The steady, heavy rains made it difficult for supply trucks to operate, so supplies were limited. When they ran out of food, Medina remembers eating raw sweet potatoes stolen from native farms.

"This was the first invasion I was in," Medina said. "So we were kind of hungry at times.”

After the invasion, he was shipped to Manila, where he spent a few weeks, and then was shipped out again, this time to the invasion of Okinawa.

"One night we were bombed all night long, and we couldn't sleep," said Medina, recalling that because he was only a young junior officer, he lacked enough points to go home.

The next morning he heard shooting from Navy ships.

"What's going on?" Medina recalled asking.

"The war is over," his fellow soldiers yelled.

They spent that whole night drinking, Medina recalls.

"That day we received our first ration of beer," he said.

"I consider myself very lucky.”

Medina was born in a small farming community in Southeastern Colorado on August 24, 1924, to Joe Medina, Sr. and Adella Borunda Medina, both originally from Chihuahua, in northern Mexico. The elder Medina worked in a hay mill, helped out farmers and raised horses, while Adella was a housewife. The family lived near railroad tracks and Medina recalled that, during the Depression, men hopping the railroad cars would oftentimes come around to their house looking for food. His mother never turned anyone away, giving them a sandwich or burrito.

"They didn't know what it was, but they would eat it anyway," he said.

Although generous, Adella was wary of the strangers, telling her three children to be careful of them.

As a sophomore, junior and senior in high school, Medina played on the basketball team.

"I was 6'1", 190 lbs. and center on the basketball team," said Medina, adding that it was rare to have a Latino on the basketball team at that time.

The end of the war didn’t mark the end of Medina's military contribution. After the war, he was assigned to Tokyo to work for the Far Eastern Air Force Intelligence Group. The group looked over blueprints and plans for Japanese jets, sending over any information they learned to air intelligence technical teams at Wright Field in Dayton, Ohio.

"I like to think I had something to do with the building of our jets," Medina said.

The F.E.A.F. Intelligence Group worked in a building right next to the former Emperor's palace in Tokyo. General Douglas MacArthur's headquarters, in a building called the Daichi, was also nearby.

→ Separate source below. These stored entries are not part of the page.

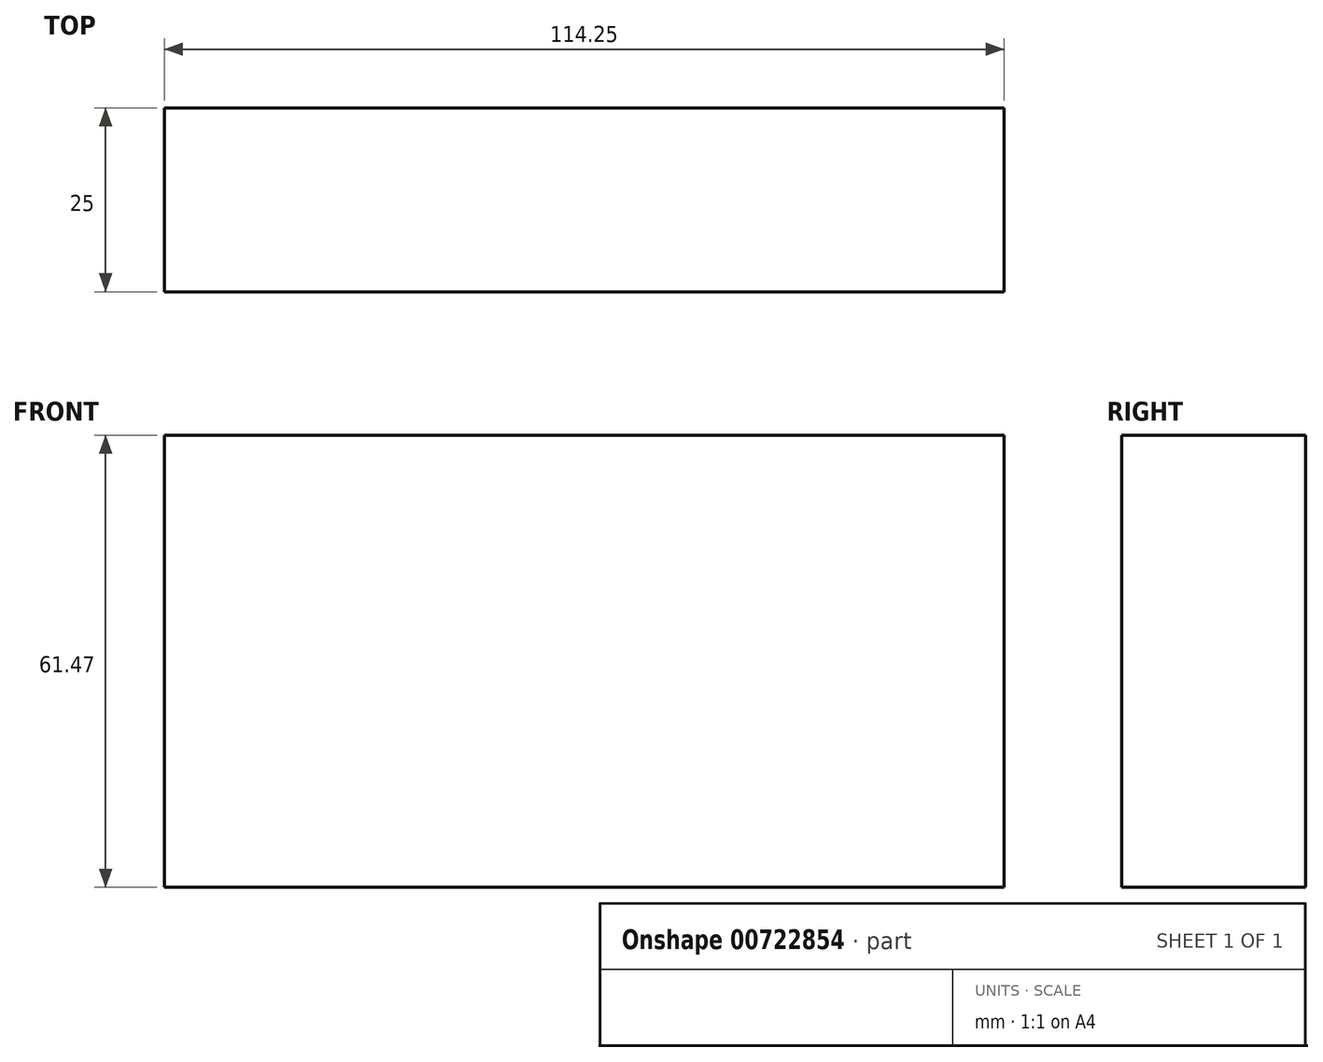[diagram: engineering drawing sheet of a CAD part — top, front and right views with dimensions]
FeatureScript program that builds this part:
annotation { "Feature Type Name" : "Feature", "Feature Type Description" : "" }
export const myFeature = defineFeature(function(context is Context, id is Id, definition is map)
    precondition{}
    {
        {
            var Q0;
            Q0=qCreatedBy(makeId("Front.planeOp"),FACE);
            var sketch = newSketch(context, id + "F0", { "sketchPlane" : qUnion([Q0])});
            skLineSegment(sketch, "E0.bottom", {"start": v(-90.39, 42.88) * mm, "end": v(23.86, 42.88) * mm});
            skLineSegment(sketch, "E0.top", {"start": v(-90.39, -18.6) * mm, "end": v(23.86, -18.6) * mm});
            skLineSegment(sketch, "E0.left", {"start": v(-90.39, 42.88) * mm, "end": v(-90.39, -18.6) * mm});
            skLineSegment(sketch, "E0.right", {"start": v(23.86, 42.88) * mm, "end": v(23.86, -18.6) * mm});
            skSolve(sketch);
        }
        {
            var Q0;
            Q0 = qSketchRegion(id + "F0", true);
            extrude(context, id + "F1", {"entities" : qUnion([Q0]), "depth" : 25 * mm, "offsetDistance" : 25 * mm});
        }
    });
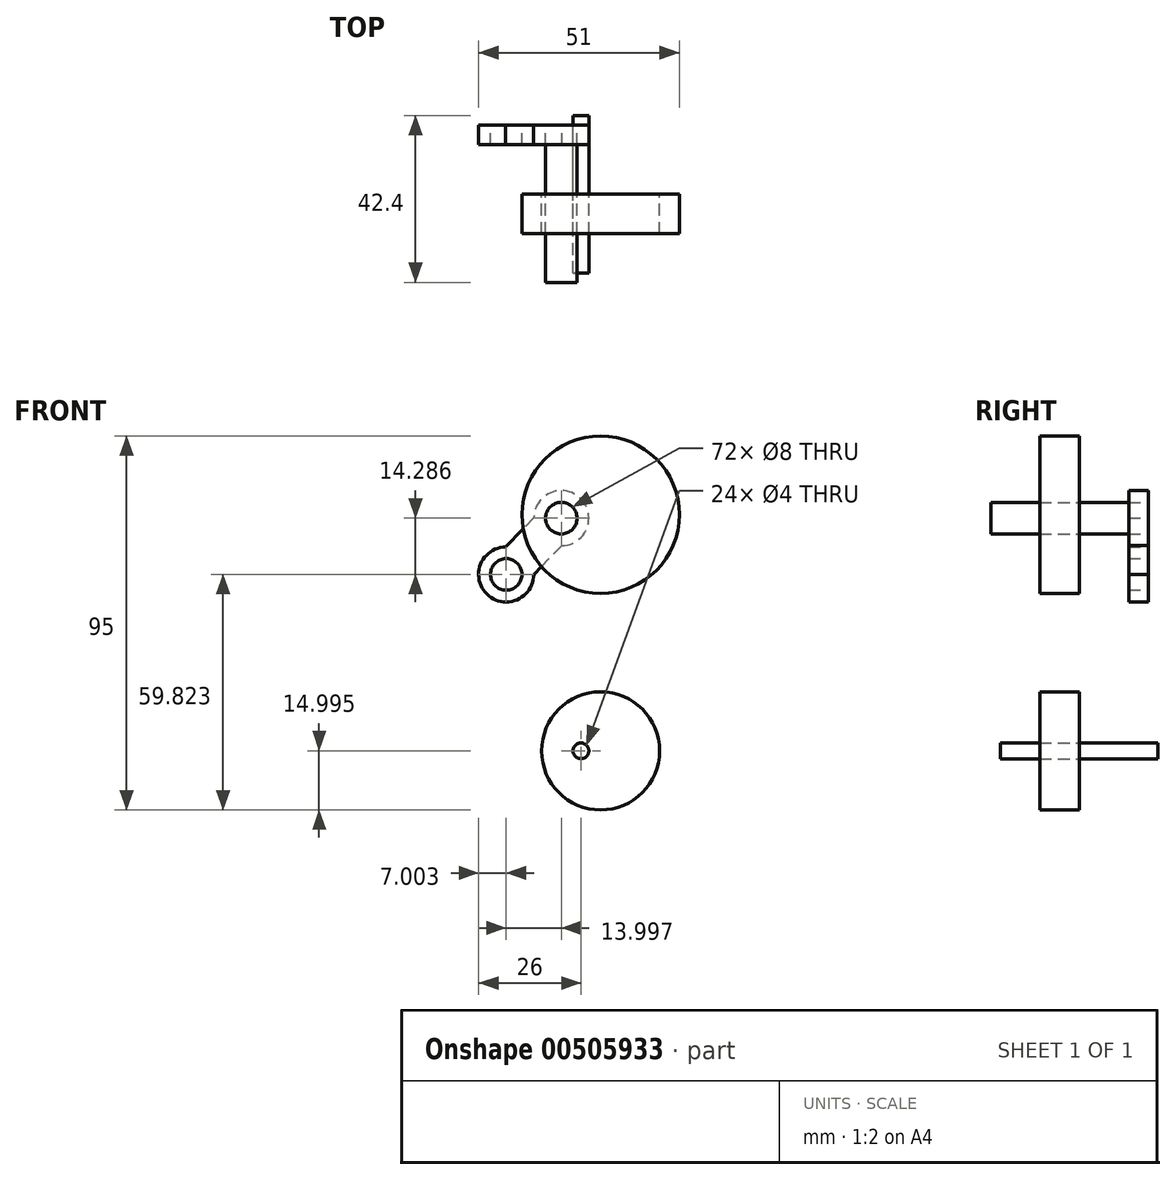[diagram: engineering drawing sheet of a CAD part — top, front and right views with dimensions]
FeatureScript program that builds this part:
annotation { "Feature Type Name" : "Feature", "Feature Type Description" : "" }
export const myFeature = defineFeature(function(context is Context, id is Id, definition is map)
    precondition{}
    {
        {
            var Q0;
            Q0=qCreatedBy(makeId("Front.planeOp"),FACE);
            var sketch = newSketch(context, id + "F0", { "sketchPlane" : qUnion([Q0])});
            skCircle(sketch, "E0", {"center": v(0, 32.36) * mm, "radius": 20 * mm});
            skCircle(sketch, "E1", {"center": v(0, -27.64) * mm, "radius": 15 * mm});
            skLineSegment(sketch, "E2", {"start": v(-10, 31.47) * mm, "end": v(-5, -27.64) * mm});
            skSolve(sketch);
        }
        {
            var Q0;
            Q0 = qSketchRegion(id + "F0", true);
            extrude(context, id + "F1", {"entities" : qUnion([Q0]), "depth" : 10 * mm});
        }
        {
            var Q0;
            Q0=makeQuery(id+"F0.imprint","IMPRINT",FACE,{"disambiguationData":[TD([[makeQuery(id+"F0.imprint","IMPRINT",EDGE,{"derivedFrom":sQuery(id+"F0.wireOp",EDGE,"E1")}),1.0]])]});
            var sketch = newSketch(context, id + "F2", { "sketchPlane" : qUnion([Q0])});
            skLineSegment(sketch, "E3.0", {"start": v(-10, 31.47) * mm, "end": v(-9.66, 27.48) * mm});
            skCircle(sketch, "E4", {"center": v(-5, -27.64) * mm, "radius": 2 * mm});
            skCircle(sketch, "E5", {"center": v(-10, 31.47) * mm, "radius": 4 * mm});
            skLineSegment(sketch, "E6", {"start": v(-3, -27.64) * mm, "end": v(-3.01, -27.44) * mm});
            skLineSegment(sketch, "E7.trimOffspring", {"start": v(-5.17, -25.65) * mm, "end": v(-5, -27.64) * mm});
            skPoint(sketch, "E8.start.orphan", {"position": v(-7, -27.64) * mm});
            skSolve(sketch);
        }
        {
            var Q0;
            {var subQ0=sQuery(id+"F2.wireOp",EDGE,"E6");var subQ5=makeQuery(id+"F2.imprint","IMPRINT",EDGE,{"derivedFrom":subQ0});var subQ6=sQuery(id+"F2.wireOp",EDGE,"E5");Q0=qUnion([makeQuery(id+"F2.imprint","IMPRINT",FACE,{"disambiguationData":[TD([[makeQuery(id+"F2.imprint","IMPRINT",EDGE,{"disambiguationData":[TD([[makeQuery(id+"F2.imprint","IMPRINT",VERTEX,{"derivedFrom":subQ6}),-1.0]])],"derivedFrom":subQ6}),1.0]])]}),makeQuery(id+"F2.imprint","IMPRINT",FACE,{"disambiguationData":[TD([[subQ5,-1.0]])]}),makeQuery(id+"F2.imprint","IMPRINT",FACE,{"disambiguationData":[TD([[subQ5,1.0]])]})]);}
            extrude(context, id + "F3", {"entities" : qUnion([Q0]), "operationType" : NewBodyOperationType.REMOVE, "depth" : 25 * mm});
        }
        {
            var Q0;
            Q0=makeQuery(id+"F0.imprint","IMPRINT",FACE,{"disambiguationData":[TD([[makeQuery(id+"F0.imprint","IMPRINT",EDGE,{"derivedFrom":sQuery(id+"F0.wireOp",EDGE,"E0")}),1.0]])]});
            var sketch = newSketch(context, id + "F4", { "sketchPlane" : qUnion([Q0])});
            skCircle(sketch, "E9.0", {"center": v(-10, 31.47) * mm, "radius": 4 * mm});
            skCircle(sketch, "E10.0", {"center": v(-5, -27.64) * mm, "radius": 2 * mm});
            skSolve(sketch);
        }
        {
            var Q0;
            Q0 = qSketchRegion(id + "F4", true);
            extrude(context, id + "F5", {"entities" : qUnion([Q0]), "depth" : 40 * mm, "offsetDistance" : 25 * mm, "symmetric" : true});
        }
        {
            var Q0;
            Q0=makeQuery(id+"F5.opExtrude","SWEPT_BODY",BODY,{"disambiguationData":[OSD([sQuery(id+"F4.wireOp",EDGE,"E9.0")])]});
            transform(context, id + "F6", {"entities" : qUnion([Q0]), "transformType" : TransformType.TRANSLATION_3D, "dx" : 0 * mm, "dy" : -2.4 * mm, "dz" : 0 * mm, "makeCopy" : false});
        }
        {
            var Q0;
            Q0=makeQuery(id+"F5.opExtrude","CAP_FACE",FACE,{"disambiguationData":[OSD([sQuery(id+"F4.wireOp",EDGE,"E9.0")])],"isStart":true});
            var sketch = newSketch(context, id + "F7", { "sketchPlane" : qUnion([Q0])});
            skCircle(sketch, "E11", {"center": v(10, 31.47) * mm, "radius": 7 * mm});
            skCircle(sketch, "E12.0", {"center": v(10, 31.47) * mm, "radius": 4 * mm});
            skLineSegment(sketch, "E13", {"start": v(9.86, 24.47) * mm, "end": v(17, 17.18) * mm});
            skLineSegment(sketch, "E14", {"start": v(17, 31.47) * mm, "end": v(24.14, 24.18) * mm});
            skLineSegment(sketch, "E15", {"start": v(10, 31.47) * mm, "end": v(24, 17.18) * mm});
            skCircle(sketch, "E16", {"center": v(24, 17.18) * mm, "radius": 7 * mm});
            skCircle(sketch, "E17", {"center": v(24, 17.18) * mm, "radius": 4 * mm});
            skSolve(sketch);
        }
        {
            var Q0;
            Q0 = qSketchRegion(id + "F7", true);
            extrude(context, id + "F8", {"entities" : qUnion([Q0]), "oppositeDirection" : true, "depth" : 5 * mm, "offsetDistance" : 25 * mm});
        }
    });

Medina recalls seeing the general arrive in the morning, surrounded by locals, and leaving in the afternoon, again being surrounded by locals.

Medina served in the Army for two years, nine months and 29 days, earning several medals and citations, including the Air Offensive Japan, China Defensive, Northern Solomons, China Offensive, Asian Pacific Campaign Medal, Philippines Liberation Medal with two Bronze Stars, and WWII Victory Medal. He was discharged Dec. 15, 1944, at the rank of First Lieutenant.

After returning from the war, Medina studied law at the Pacific Coast University School of Law at Long Beach, and then at the Southwestern University School of Law. He practiced administrative government law in various state and local offices in Los Angeles, retiring from the legal profession and legal management in 1988.

Medina never married, as he felt it was his place to take care of his parents, but he did have his share of lady friends.

"I never got married, but I had a whole lot of honeymoons," said Medina, with a chuckle.

Mr. Medina was interviewed in Palos Verdes Estates, California, on January 21, 2003, by Steven Rosales.